(DATASET RECORDS begins)
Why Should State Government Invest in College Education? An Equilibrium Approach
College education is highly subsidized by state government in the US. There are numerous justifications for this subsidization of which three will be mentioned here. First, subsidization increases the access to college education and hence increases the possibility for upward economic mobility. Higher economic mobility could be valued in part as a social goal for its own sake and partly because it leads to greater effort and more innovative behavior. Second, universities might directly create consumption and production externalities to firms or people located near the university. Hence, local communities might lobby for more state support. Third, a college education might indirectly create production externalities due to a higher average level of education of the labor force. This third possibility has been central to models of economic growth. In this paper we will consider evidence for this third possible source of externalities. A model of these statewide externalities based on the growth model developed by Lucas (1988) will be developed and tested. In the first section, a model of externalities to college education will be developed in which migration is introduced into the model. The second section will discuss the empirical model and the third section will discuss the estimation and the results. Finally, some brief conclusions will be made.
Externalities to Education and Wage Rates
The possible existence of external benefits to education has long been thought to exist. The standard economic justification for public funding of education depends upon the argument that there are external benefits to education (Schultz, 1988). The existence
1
(DATASET RECORDS ends)
(DATASET RECORDS begins)
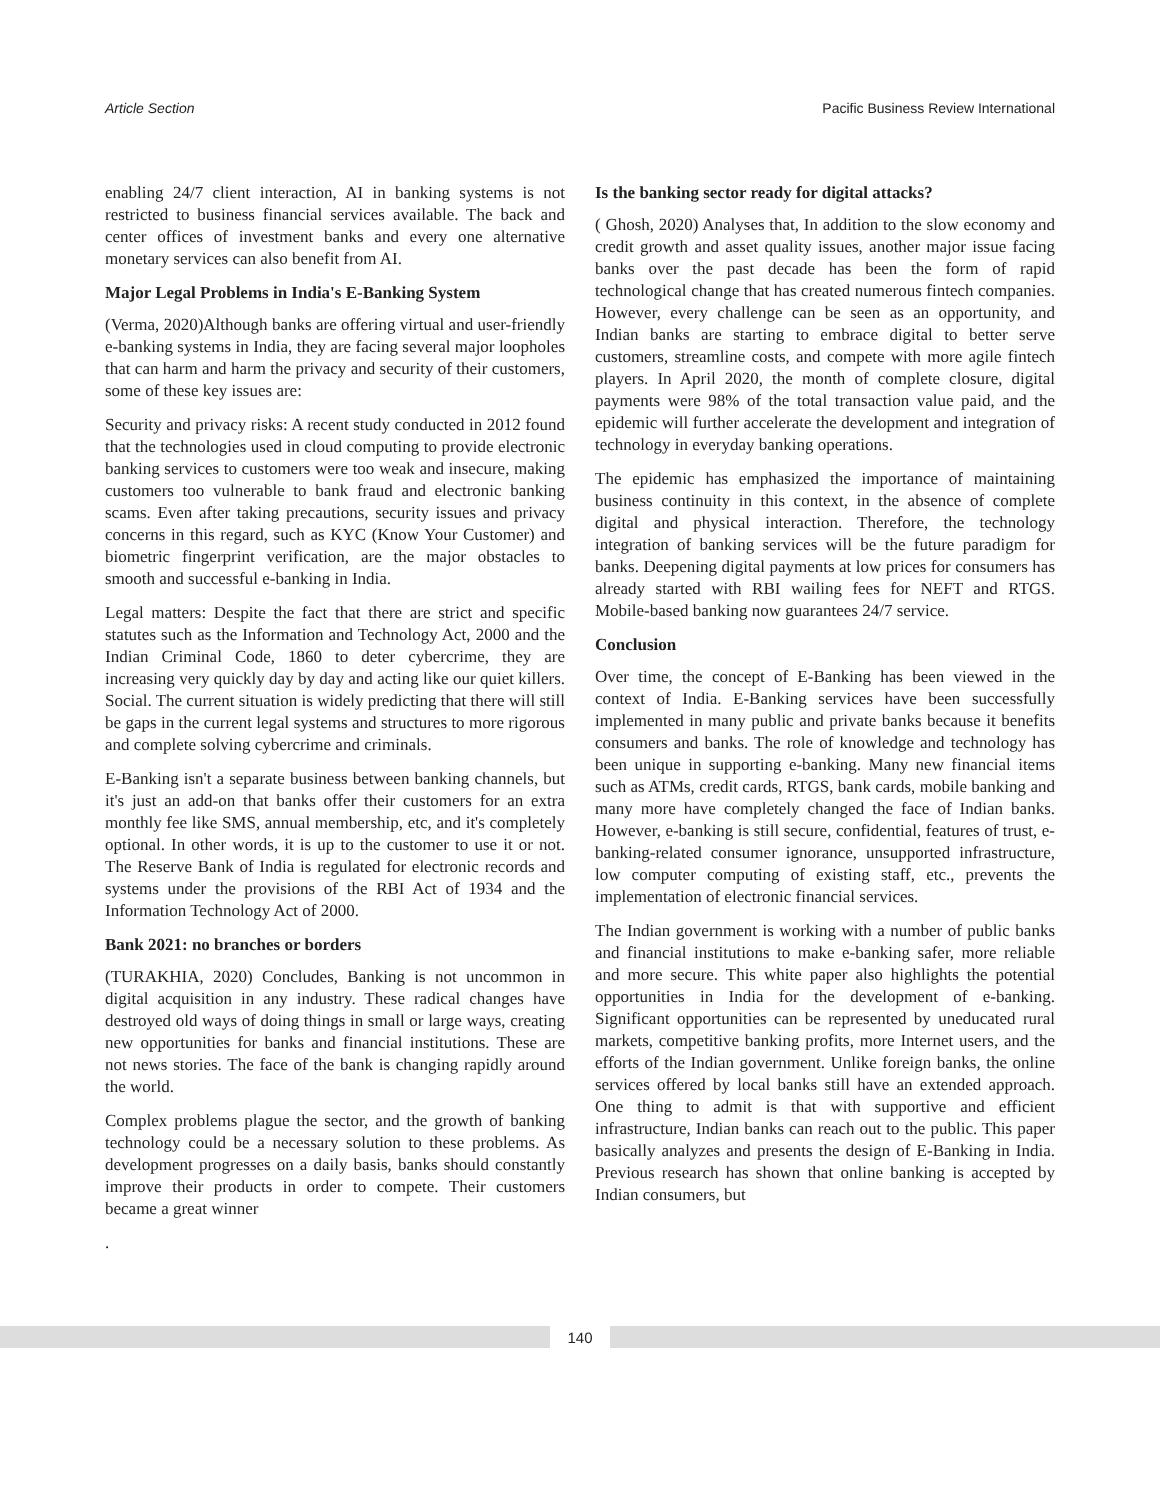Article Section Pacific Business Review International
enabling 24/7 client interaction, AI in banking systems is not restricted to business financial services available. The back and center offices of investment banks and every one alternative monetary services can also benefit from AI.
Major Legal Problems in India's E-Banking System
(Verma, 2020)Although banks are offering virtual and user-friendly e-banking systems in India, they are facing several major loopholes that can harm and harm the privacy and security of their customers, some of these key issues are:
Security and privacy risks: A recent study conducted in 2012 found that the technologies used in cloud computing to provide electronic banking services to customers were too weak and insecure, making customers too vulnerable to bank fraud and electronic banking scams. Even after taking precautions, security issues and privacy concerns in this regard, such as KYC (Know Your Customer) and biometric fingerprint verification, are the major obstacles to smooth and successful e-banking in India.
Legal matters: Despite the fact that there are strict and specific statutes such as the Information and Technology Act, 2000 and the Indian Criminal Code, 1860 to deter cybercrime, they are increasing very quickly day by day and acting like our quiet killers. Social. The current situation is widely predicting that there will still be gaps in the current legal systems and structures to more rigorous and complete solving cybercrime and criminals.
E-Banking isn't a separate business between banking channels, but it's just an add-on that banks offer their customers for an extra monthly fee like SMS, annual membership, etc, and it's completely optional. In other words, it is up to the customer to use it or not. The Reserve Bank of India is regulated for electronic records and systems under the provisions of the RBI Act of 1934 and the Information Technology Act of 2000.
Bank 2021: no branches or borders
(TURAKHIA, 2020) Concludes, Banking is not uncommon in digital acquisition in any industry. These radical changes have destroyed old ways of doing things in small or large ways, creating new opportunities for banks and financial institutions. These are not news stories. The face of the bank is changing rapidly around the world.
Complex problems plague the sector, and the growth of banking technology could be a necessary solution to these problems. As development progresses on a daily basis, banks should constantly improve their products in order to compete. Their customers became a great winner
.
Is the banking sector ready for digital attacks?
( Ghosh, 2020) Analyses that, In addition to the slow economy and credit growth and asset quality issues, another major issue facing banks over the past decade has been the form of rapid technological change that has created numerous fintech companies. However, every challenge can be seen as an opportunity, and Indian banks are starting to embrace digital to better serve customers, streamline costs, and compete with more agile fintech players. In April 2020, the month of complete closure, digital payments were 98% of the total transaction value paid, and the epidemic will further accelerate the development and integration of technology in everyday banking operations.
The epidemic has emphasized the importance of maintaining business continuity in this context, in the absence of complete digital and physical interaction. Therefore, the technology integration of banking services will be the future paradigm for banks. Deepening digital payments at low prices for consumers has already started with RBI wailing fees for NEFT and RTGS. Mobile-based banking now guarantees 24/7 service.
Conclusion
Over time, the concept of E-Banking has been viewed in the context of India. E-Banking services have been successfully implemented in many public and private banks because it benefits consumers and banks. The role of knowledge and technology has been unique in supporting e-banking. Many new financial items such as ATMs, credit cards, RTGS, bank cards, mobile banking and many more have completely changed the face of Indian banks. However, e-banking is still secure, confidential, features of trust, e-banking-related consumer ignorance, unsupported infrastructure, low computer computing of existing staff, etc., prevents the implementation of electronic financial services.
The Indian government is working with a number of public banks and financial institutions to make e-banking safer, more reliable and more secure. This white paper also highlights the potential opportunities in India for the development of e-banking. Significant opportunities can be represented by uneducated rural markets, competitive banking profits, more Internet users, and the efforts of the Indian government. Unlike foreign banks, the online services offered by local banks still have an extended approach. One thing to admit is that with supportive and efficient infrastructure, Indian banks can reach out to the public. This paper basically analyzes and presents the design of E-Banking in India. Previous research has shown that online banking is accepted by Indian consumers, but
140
(DATASET RECORDS ends)
# [EXERCISE BRIEF]
Count how many lines in the data contain the word "privacy". Reply with that number only.

# [YOUR RESPONSE]
2